August 15, 2013
Authored by: Chris Rylands
As noted in this New York Times article, the Office of Personnel Management issued a rule recently that will allow Congressional Representatives and Senators and their staff to receive payments from the federal government to help them defray the cost of insurance through the exchange. This was designed to alleviate some fears of a Congressional “brain drain” that could have occurred if long-time Congressional aides left their posts due to concerns over the cost of insurance. The Obama Administration sought to solve this problem by saying that the Federal Employees Health Benefit Program will provide cash to help offset the cost of insurance purchased through the exchanges.
This is, functionally, a premium-only health reimbursement arrangement run by the Federal government. Interestingly, if a private employer (or even another governmental employer) sought to set up such an arrangement with public exchange coverage, it would expressly be forbidden. Pursuant to FAQ guidance issued by the Departments of Labor, Treasury, and Health and Human Services (see Q2 here), an HRA may not be considered integrated with individual market coverage.
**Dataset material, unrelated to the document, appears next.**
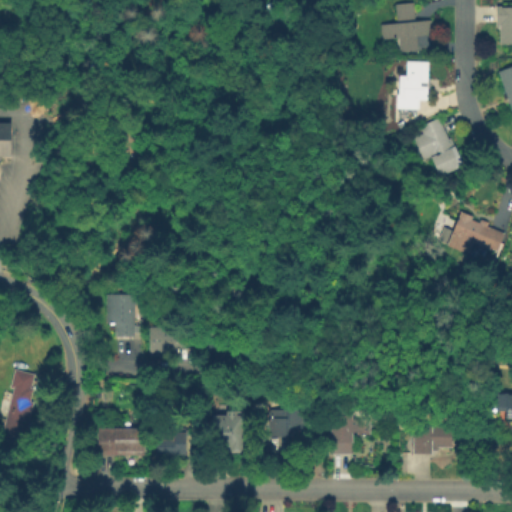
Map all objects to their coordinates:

This would mean that the employer would be treated as not sponsoring a health plan providing minimum essential coverage, subjecting them to play or pay penalties. The HRA itself would likely violate other provisions of health care reform.
Now employers can achieve a somewhat similar result by creating a private exchange, so it is not as though employers are without options. However, the inherent contradiction here should not be lost on those of us struggling to find ways to work with the Affordable Care Act. The Federal government effectively took a solution that would be beneficial for many employers, and kept it only for itself.